# British School of Alexandria



## cutiepie (Mar 14, 2009)

Has anybody got information about the British School in Alexandria. I may need to relocate back to Alex again as my husband has been relocated back there!!  

Is it run and managed by the British Council or is it just on the grounds? I have heard it's a good school just wanted to know if anybody has inside info. I am qualified teacher from Ireland, not England would that cause a problem, if its run by the British Council i.e would you have to be UK Passport Holder?


----------



## aklhoney (Oct 11, 2011)

Good morning.

It is my understanding that the British School is owned by some form of trust. Staff that work there seem to be very happy with the school. 

This year there has been a big change at senior management level and new innovations are being put into place.

Being the British School I understand that there preference is for British trained teachers but having said that they will look at other nationalities dependent on their needs. I understand that they will have some vacancies from early next year so if you are serious about looking for work it would be worth at least sending them a letter and your CV.

You are right about the British Council though - need to be a British passport holder or an Egyptian passport holder. That is something to do with their mandate to work in Egypt and is outside of their ability to change.

All the best.


----------



## Helen Ellis (Aug 9, 2008)

cutiepie said:


> Has anybody got information about the British School in Alexandria. I may need to relocate back to Alex again as my husband has been relocated back there!!
> 
> Is it run and managed by the British Council or is it just on the grounds? I have heard it's a good school just wanted to know if anybody has inside info. I am qualified teacher from Ireland, not England would that cause a problem, if its run by the British Council i.e would you have to be UK Passport Holder?
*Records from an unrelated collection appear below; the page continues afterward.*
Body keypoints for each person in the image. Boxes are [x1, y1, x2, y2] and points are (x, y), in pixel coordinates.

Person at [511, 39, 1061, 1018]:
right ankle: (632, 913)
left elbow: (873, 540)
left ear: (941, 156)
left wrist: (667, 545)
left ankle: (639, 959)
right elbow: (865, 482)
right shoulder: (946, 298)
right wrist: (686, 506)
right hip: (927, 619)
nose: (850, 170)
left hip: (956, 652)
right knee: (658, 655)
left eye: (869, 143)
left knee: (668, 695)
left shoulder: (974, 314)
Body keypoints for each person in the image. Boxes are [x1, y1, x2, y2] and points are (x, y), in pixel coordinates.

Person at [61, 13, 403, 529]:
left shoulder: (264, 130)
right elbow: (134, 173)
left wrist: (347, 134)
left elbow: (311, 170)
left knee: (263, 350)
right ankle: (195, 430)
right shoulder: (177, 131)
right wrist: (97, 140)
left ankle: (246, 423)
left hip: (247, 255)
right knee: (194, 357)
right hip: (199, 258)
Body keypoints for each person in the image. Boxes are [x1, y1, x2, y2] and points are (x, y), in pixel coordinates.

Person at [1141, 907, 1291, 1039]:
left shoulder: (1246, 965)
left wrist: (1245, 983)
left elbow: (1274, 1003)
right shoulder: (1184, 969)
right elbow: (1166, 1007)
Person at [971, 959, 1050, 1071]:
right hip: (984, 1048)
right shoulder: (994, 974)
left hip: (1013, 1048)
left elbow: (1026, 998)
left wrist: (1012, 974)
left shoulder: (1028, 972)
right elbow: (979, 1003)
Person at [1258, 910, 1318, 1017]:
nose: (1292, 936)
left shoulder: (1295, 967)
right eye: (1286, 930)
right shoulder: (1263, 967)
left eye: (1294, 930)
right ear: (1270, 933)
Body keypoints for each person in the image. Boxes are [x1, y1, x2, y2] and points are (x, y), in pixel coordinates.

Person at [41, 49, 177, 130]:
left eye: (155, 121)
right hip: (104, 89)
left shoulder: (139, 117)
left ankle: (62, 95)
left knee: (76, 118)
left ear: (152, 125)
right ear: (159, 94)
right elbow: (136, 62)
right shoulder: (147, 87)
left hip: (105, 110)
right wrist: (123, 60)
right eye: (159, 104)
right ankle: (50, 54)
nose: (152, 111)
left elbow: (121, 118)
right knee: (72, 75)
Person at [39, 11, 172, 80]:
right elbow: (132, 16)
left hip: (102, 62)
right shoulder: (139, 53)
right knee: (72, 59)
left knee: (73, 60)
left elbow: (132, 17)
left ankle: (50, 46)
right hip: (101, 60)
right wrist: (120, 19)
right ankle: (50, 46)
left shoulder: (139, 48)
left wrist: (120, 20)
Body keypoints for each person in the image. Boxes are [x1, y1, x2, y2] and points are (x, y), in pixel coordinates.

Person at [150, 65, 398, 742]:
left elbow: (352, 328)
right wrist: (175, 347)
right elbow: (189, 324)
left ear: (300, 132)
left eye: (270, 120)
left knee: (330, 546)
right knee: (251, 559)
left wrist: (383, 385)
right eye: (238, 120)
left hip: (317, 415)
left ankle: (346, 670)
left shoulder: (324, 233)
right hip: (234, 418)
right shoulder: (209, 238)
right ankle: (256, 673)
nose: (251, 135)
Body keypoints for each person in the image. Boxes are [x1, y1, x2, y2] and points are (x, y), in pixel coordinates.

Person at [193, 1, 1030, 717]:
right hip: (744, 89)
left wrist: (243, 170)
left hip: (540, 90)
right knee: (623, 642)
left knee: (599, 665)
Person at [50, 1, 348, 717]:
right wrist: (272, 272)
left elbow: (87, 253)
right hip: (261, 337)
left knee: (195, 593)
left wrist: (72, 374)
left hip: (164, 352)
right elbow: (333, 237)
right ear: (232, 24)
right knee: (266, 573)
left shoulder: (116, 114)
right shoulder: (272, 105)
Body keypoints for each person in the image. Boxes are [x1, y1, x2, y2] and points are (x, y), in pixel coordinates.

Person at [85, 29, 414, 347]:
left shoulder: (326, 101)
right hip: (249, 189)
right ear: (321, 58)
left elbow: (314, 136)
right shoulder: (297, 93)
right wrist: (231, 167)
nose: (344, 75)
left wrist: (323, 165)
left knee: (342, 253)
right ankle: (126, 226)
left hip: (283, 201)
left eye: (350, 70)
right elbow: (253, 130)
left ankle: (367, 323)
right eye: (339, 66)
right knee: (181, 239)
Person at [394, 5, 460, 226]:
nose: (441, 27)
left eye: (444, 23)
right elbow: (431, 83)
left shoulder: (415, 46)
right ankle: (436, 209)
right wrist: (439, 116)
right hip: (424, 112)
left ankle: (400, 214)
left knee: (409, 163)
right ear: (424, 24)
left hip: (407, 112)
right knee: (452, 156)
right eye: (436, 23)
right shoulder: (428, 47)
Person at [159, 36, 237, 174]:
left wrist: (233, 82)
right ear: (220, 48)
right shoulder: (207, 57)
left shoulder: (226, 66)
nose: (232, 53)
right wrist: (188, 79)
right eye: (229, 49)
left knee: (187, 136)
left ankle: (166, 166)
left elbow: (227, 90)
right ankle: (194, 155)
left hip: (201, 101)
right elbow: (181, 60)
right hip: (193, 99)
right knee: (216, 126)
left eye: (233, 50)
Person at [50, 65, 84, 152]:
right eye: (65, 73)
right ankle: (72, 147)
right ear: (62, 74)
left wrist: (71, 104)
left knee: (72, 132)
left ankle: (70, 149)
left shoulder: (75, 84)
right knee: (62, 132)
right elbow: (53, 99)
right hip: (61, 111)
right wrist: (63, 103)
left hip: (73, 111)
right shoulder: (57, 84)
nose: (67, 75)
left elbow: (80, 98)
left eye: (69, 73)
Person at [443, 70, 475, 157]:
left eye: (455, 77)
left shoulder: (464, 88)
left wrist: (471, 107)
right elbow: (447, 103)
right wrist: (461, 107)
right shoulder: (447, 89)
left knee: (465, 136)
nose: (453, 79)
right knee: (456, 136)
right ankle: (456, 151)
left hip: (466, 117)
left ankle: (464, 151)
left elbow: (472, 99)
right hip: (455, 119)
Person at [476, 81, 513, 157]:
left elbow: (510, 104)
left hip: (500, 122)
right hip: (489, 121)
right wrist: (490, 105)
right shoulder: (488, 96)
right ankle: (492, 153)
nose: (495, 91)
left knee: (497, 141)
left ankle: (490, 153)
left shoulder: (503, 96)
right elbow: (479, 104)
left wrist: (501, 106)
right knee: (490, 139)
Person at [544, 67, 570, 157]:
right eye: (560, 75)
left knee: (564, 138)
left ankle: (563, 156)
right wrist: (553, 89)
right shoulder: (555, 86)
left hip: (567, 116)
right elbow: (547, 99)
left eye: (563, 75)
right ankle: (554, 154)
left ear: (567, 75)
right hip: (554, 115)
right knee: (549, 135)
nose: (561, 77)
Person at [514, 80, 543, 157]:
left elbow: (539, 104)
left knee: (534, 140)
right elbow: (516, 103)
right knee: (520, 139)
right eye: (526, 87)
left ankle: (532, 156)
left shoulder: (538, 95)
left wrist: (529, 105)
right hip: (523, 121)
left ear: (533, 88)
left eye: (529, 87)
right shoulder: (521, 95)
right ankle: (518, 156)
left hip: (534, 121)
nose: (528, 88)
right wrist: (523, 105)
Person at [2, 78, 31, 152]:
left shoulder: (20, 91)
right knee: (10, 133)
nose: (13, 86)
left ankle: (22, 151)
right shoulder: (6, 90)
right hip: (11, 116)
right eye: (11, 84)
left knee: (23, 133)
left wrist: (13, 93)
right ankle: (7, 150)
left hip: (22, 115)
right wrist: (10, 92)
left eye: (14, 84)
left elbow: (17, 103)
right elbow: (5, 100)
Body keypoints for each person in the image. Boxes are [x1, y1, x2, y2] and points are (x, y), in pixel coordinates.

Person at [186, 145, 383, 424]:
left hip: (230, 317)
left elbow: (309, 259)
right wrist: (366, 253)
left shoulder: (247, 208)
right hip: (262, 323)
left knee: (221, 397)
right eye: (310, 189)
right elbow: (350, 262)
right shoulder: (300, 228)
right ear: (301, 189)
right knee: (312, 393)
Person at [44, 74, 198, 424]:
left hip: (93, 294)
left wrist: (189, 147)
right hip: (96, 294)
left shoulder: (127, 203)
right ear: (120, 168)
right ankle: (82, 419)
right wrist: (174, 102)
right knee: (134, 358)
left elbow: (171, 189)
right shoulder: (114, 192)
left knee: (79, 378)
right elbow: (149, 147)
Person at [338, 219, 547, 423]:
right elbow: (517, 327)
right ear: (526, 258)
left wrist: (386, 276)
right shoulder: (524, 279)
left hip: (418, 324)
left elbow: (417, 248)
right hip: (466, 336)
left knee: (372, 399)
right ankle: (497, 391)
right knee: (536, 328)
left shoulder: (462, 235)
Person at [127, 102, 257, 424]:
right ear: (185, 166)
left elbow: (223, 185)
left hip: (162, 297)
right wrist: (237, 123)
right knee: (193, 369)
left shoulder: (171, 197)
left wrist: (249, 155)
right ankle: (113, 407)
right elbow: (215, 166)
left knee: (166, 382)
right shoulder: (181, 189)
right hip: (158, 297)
The school was set up in the late 80's as a non profit making concern and was run by a voluntary Board of Governors. The British Council had nothing to do with it, although at least one of their staff was, I believe, on the Board of Governors. It was at that time situated within the grounds of the British Consulate.
My son attended for a few years and for one year the infant class (4 to 7's?) had an Irish teacher. At that time there were two classes with a maximum of 12 in each, yes that means a maximum of 24 children in the school. 
On our return to the UK my son attended a well subscribed primary school with 80 children in his year in two classes. It was a culture shock to say the least.

Things could have changed considerably at the school since then.


----------